Virtual Learning Likely For Baltimore County Schools This Fall
Baltimore County School Superintendent Darryl Williams said Tuesday night that he is leaning towards not reopening school buildings in September. Instead, county students would pick up where they left off in the spring, with virtual learning from home.
The Baltimore County School Board Tuesday night heard from Williams and other members of his staff about what the next school year will look like.
WYPR’s John Lee monitored the meeting and discussed what happened with Morning Edition host Nathan Sterner.
Sterner: Why does Superintendent Williams say he is leaning towards a virtual opening of school?
Lee: Here is what he had to say about that.
Williams: “I want to make it clear that the safety of our students and staff remain the top priority.”
Lee: The school board was presented with three possible options for the start of the school year. One is all students and staff back as normal. The second is a hybrid approach of virtual learning and in class instruction. Both of those options would require a long list of safety measures that would need to be put in place, including social distancing in school and on buses, temperature checks, deep cleaning of schools and isolation of sick students and staff members.
And then there is the third option, 100% distance learning. Williams said he is leaning towards that. Board member Lisa Mack pressed Williams on when he will make a final decision, saying she’s been hearing from parents who need to know so they can make plans.
Mack: “As far as babysitting, as far as their jobs. People are asking questions like what is the remote learning going to look like? How many hours? Will there be graded assignments? Is attendance going to be required?”
Lee: Williams said he should have a decision by the end of the month.
Sterner: The virtual learning that happened in the spring was rushed into place in an emergency. Will it look different this time around?

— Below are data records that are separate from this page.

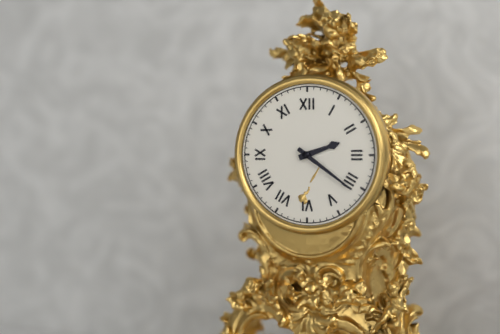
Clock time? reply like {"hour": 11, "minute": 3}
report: {"hour": 2, "minute": 21}
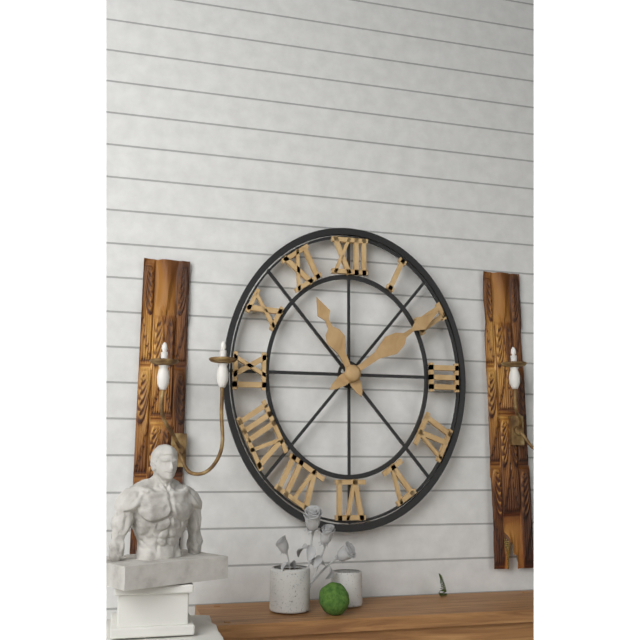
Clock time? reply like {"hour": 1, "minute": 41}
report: {"hour": 11, "minute": 9}
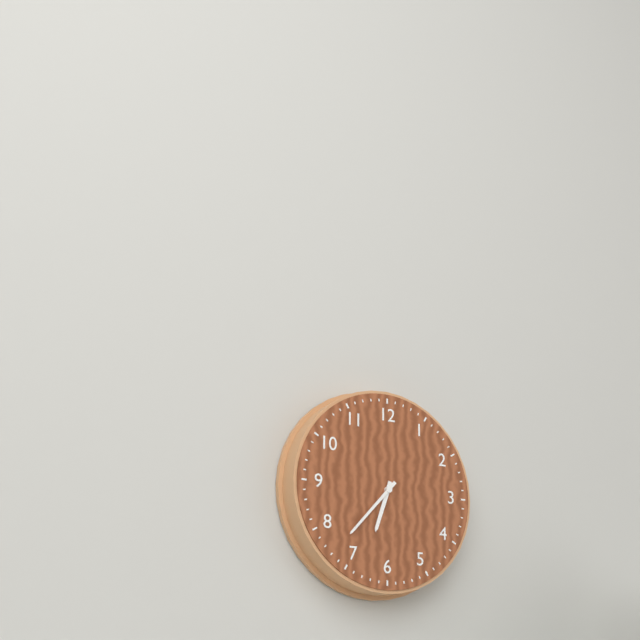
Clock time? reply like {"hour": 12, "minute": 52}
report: {"hour": 6, "minute": 37}
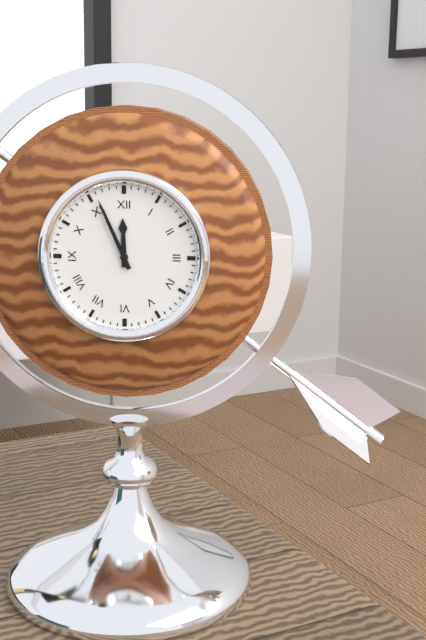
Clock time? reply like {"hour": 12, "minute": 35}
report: {"hour": 11, "minute": 56}
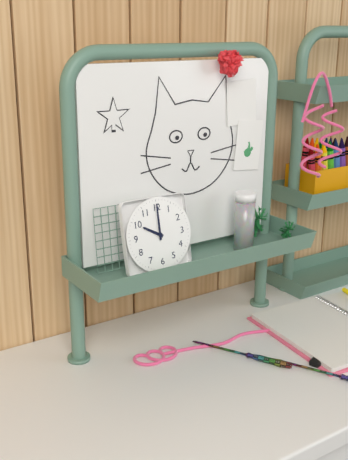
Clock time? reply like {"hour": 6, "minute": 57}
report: {"hour": 10, "minute": 0}
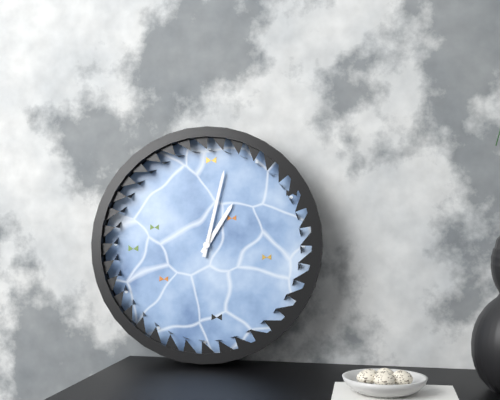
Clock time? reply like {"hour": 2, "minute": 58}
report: {"hour": 1, "minute": 2}
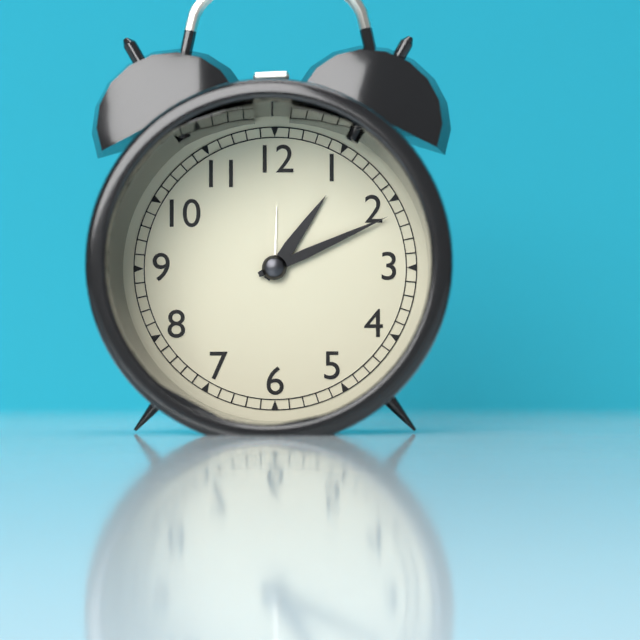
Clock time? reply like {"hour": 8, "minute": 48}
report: {"hour": 1, "minute": 11}
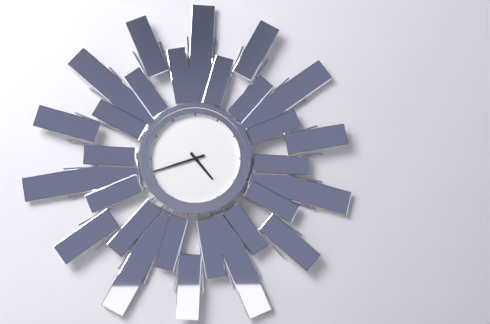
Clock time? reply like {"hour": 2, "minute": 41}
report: {"hour": 4, "minute": 42}
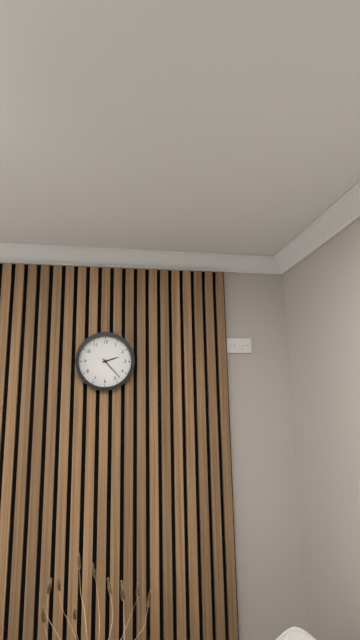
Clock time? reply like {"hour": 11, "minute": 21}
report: {"hour": 2, "minute": 23}
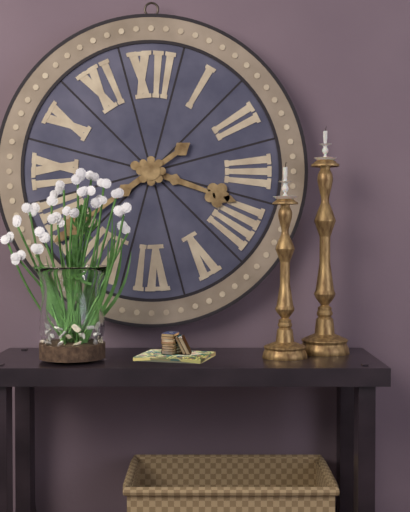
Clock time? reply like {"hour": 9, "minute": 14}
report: {"hour": 3, "minute": 39}
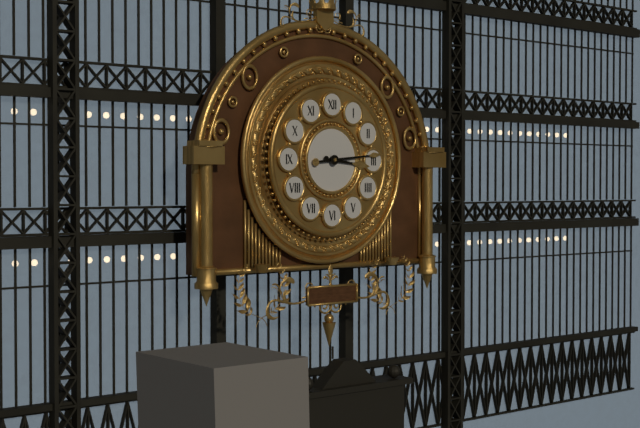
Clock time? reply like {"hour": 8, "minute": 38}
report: {"hour": 3, "minute": 14}
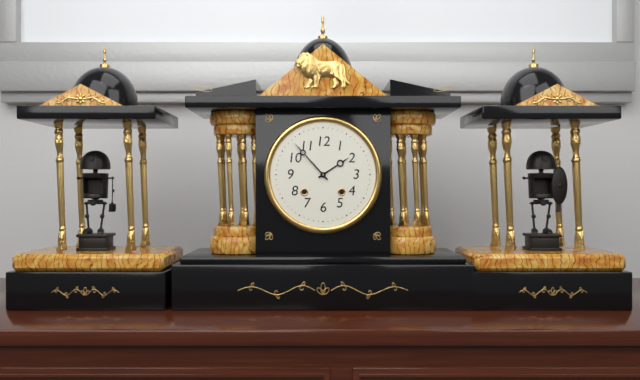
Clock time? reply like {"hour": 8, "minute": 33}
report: {"hour": 1, "minute": 53}
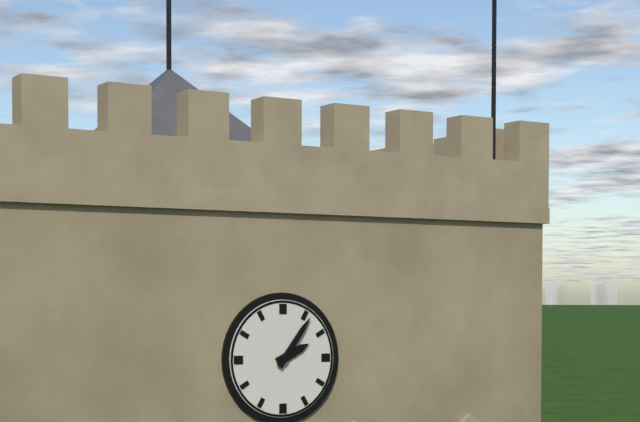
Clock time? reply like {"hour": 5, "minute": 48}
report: {"hour": 2, "minute": 6}
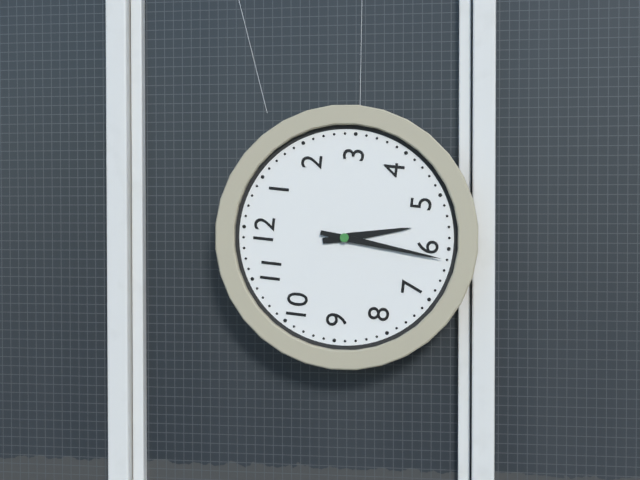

Lee: School officials say it will. They are promising it will be more rigorous and more scheduled. They are considering setting up a bell schedule to give it more of a feel of a school day. They are looking at providing more live instruction between teachers and students.
Board member Cheryl Pasteur, who is a retired principal, said students need real instruction. And for that to happen, Pasteur says teachers need training.
Pasteur: “They’re going to really have to know how to develop lessons that they can use that will reach the children over a screen. They will have to know how to take their children into breakout sessions.”
Lee: School officials believe having more live instruction will help students who struggled with virtual learning in the spring, particularly elementary school students.
Sterner: How about those students who did not engage in virtual learning at all in the spring? Does the Baltimore County school system have plans for them?
Lee: They do. The board was told last night that about 6% of the county’s elementary school students did not participate in virtual learning in the spring. For middle and high schoolers, it was around 5%.
In August, the county is planning to provide an in-school program for those students. They are still figuring out what that program will look like.
Also, if Williams does go with 100% virtual learning in the fall as he says he is leaning, then somewhere down the road they would consider phasing in students into school, perhaps focusing on students who struggle most with distance learning, or those students in the critical transition years of kindergarten, sixth and ninth grades.
And, Nathan, Williams points that that what he is considering is contrary to the phase of reopening the state currently is in.
That would allow a mix of in class and distance instruction. But Williams says the data he is seeing has him leaning towards a 100% virtual return for Baltimore County schools this fall.